DNSSEC validation for the Recursor

Sep 16, 2013

The PowerDNS Recursor has a proven track record — it has been serving recursive answers for millions of users for many years, with very few complaints. To preserve this robustness that people have come to rely on, any major changes should happen very carefully. In this blog post, we aim to explain our plan for adding DNSSEC to the Recursor, without compromising our current stability.

It is because of this robustness  that we have decided that, at least initially, DNSSEC validation for the PowerDNS Recursor will be a separate project and a separate daemon. As it turns out, there are also technical and development benefits to this split. Eventually, from a functional standpoint, the split might become a technical detail that need not bother the administrator.

Traditionally (unbound, BIND), DNSSEC validators have had the recursor and the validator in a single process, providing some performance benefits (pass around pointers instead of sending packets, some cache sharing, grabbing DS records while iterating downwards, the list goes on). However, this combination may increase complexity of both parts if they are coupled too closely — although we have also seen issues in other implementations that appear to stem directly from a lack of information sharing between the two.

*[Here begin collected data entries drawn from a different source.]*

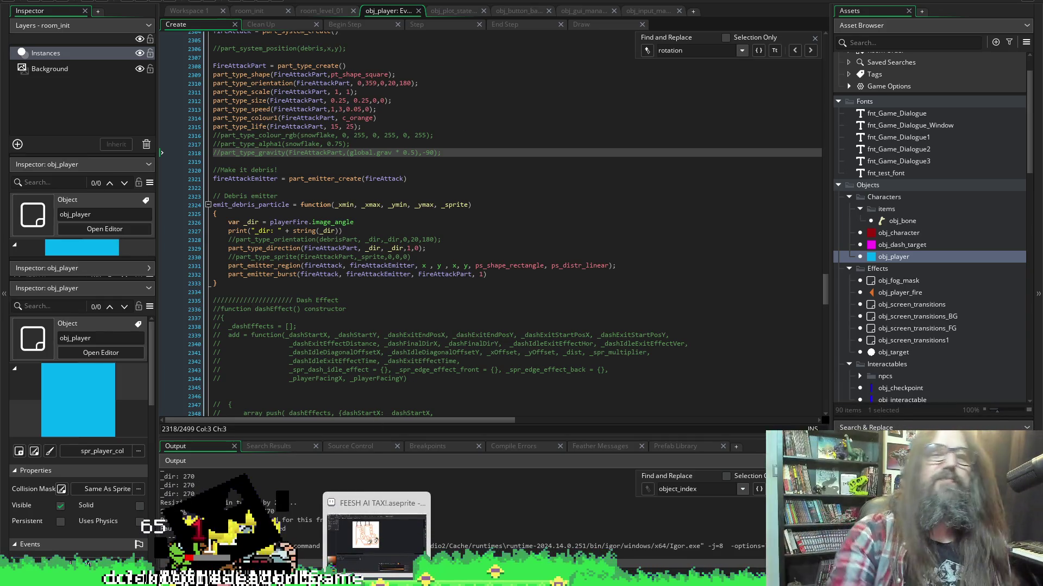
click(477, 205)
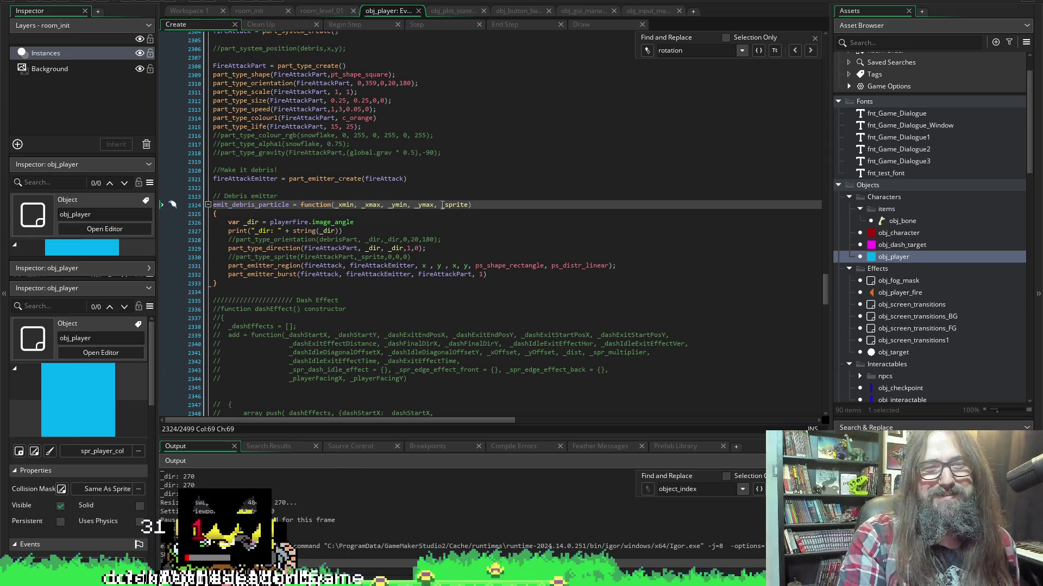
scroll(415, 254, up, 3)
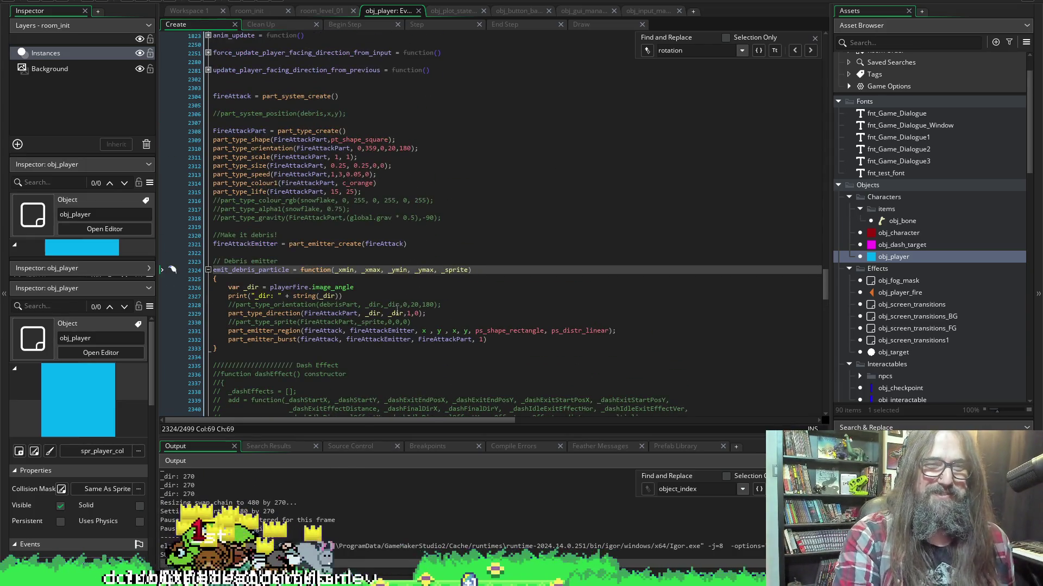
scroll(313, 296, down, 7)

The DNSSEC RFCs (4033/4034/4035 and 6840) explicitly designate various roles that can be implemented in separate applications. While, as said, current implementations do not separate these roles, they can be told (through configuration or through DNS query flags) to stick to specific roles.

Our plan is two-fold.

One, we will upgrade the PowerDNS Recursor to perform, in words inspired by RFC 4033, the role of a ‘Non-Validating Security-Aware Resolver’. This is the role that other DNSSEC-aware recursors play when they receive ‘Checking Disabled’ queries. In other words, the Recursor supports all relevant DNSSEC records (RRSIG, DS, NSEC[3]), understands how they interact, and knows when to send those records along with query results. The current Recursor [3.3/3.5.x], as used in production by many parties, is a very lean communication machine that prefers to spend time waiting on the network, instead of doing calculations, and the design reflects this. As such, adding cryptography operations to the Recursor would destroy many of the benefits of the current design. Because of this, there will be no crypto in the Recursor — at least for now.

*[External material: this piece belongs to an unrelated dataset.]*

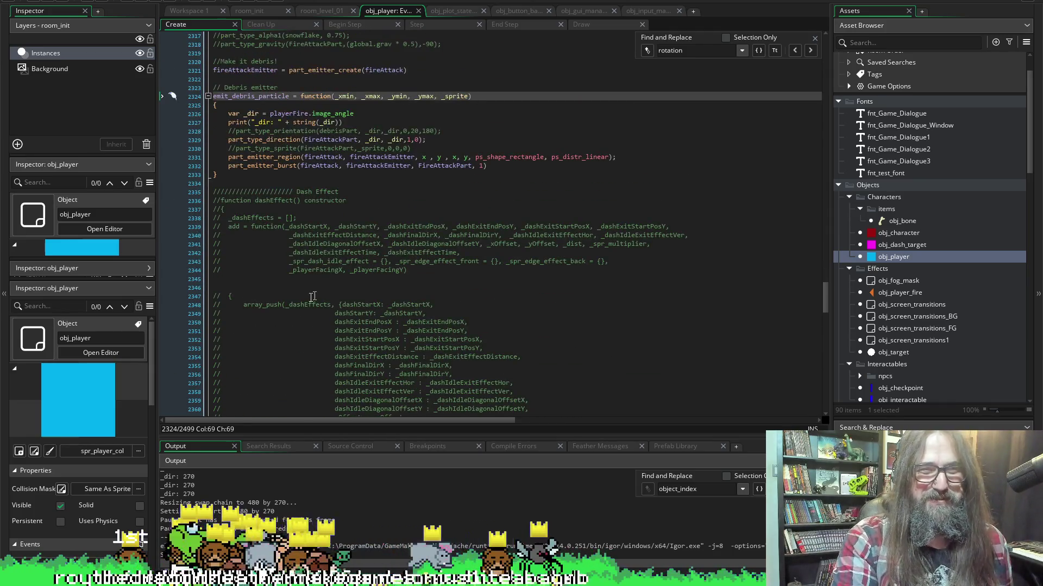
scroll(309, 280, up, 5)
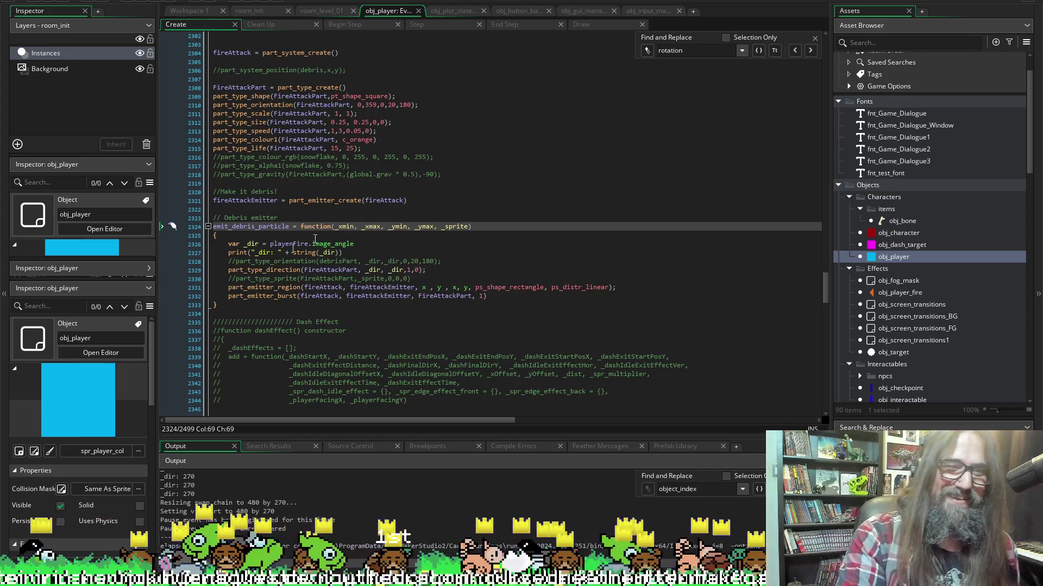
scroll(616, 347, up, 1)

Two, we will build a Validator that is a client to a Security-Aware Resolver, expecting no validation from it. This validator does no recursion of its own, relying on the Resolver it is pointed to for that. In that sense, it is a bit like a ‘Validating Security-Aware Stub Resolver’, except that it takes queries from clients. This is similar to running other validating recursors in a forwarding mode. The validator receives queries from clients, collects all the data it needs to decide on the security of an answer (keeping in mind the four security states defined in RFC 4033 section 5 or RFC 4035 section 4.3), and returns a useful response to the client.

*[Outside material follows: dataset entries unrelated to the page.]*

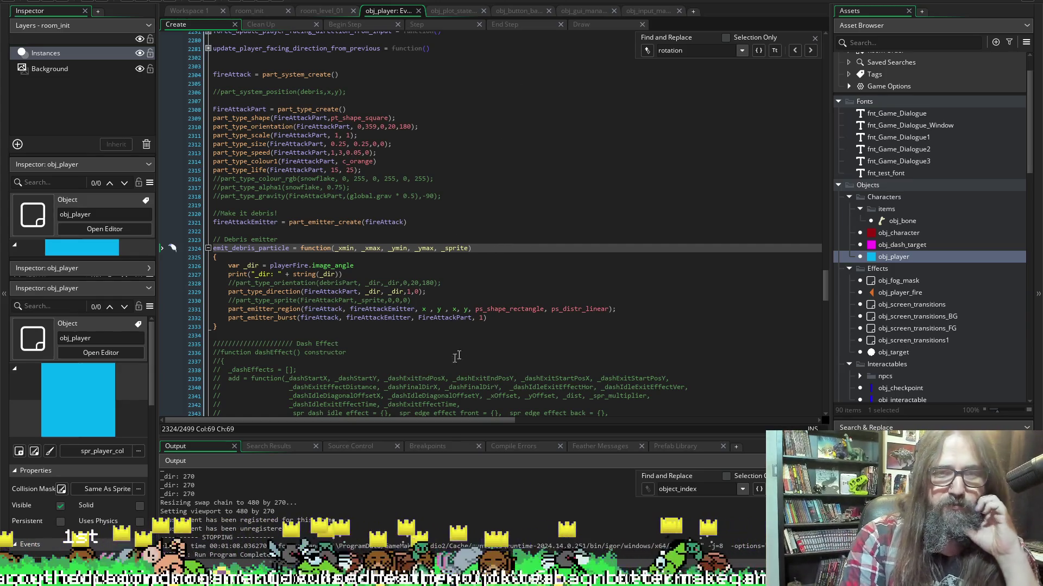
Change part_emitter_region's coordinates on line 2331 to x, x, y, y.
click(427, 309)
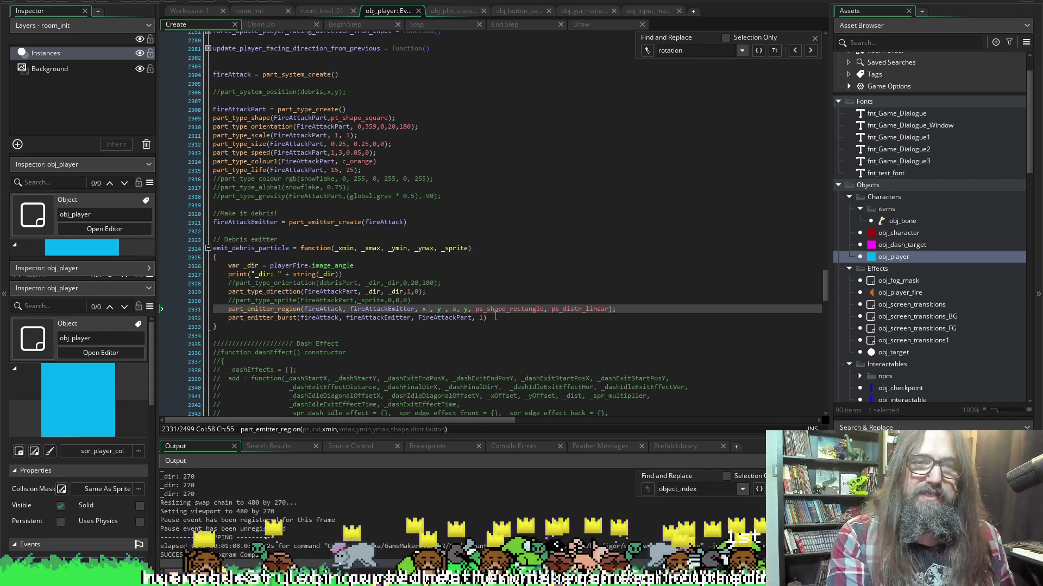
text(x)
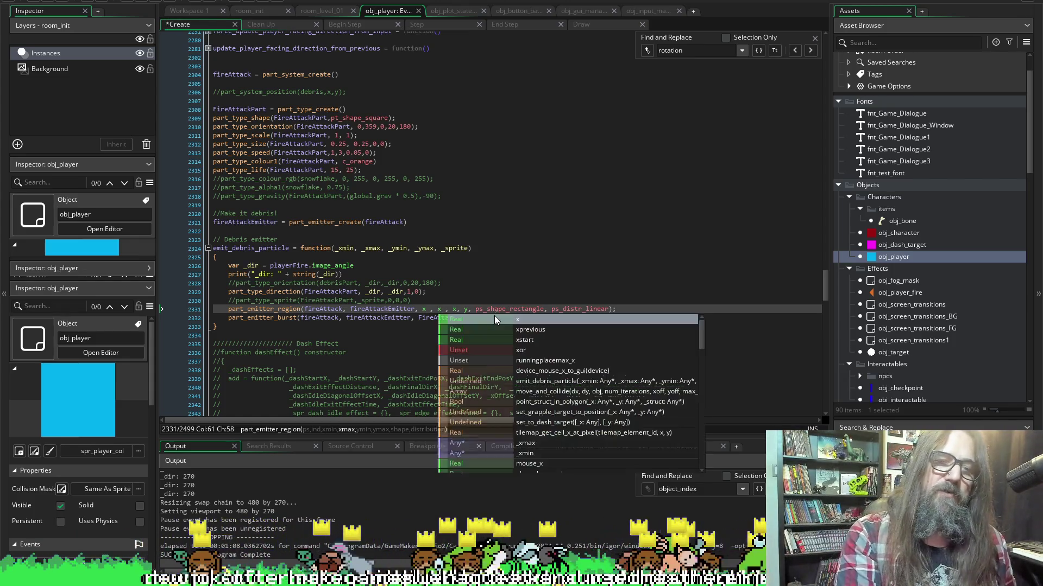
key(shift+Left)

In theory (and, from what we have seen so far, also in practice!) this means that either part can be replaced with another validating recursor (like BIND or Unbound) and the system as a whole will keep operating. This allows individual developers to focus on one side of the PowerDNS Validating Recursor equation at a time, while relying on proven code for the other side. In the end, we will provide robust implementations of both sides, of course.

We are currently experimenting with implementation details on both ends, making sure our behaviour checks out with both reality and the relevant standards, and making sure we interoperate with the existing validators and existing authoritative implementations. As our code is in heavy flux right now, we are holding off on releasing for just a bit. We hope to release a stable base for the new Validator and the modified Recursor within a few weeks, and we cordially invite the community to join us at that time — either to make things or to break them! Implementing a full DNSSEC validation stack means ticking a lot of boxes, and we do not expect to tick them in a few weeks.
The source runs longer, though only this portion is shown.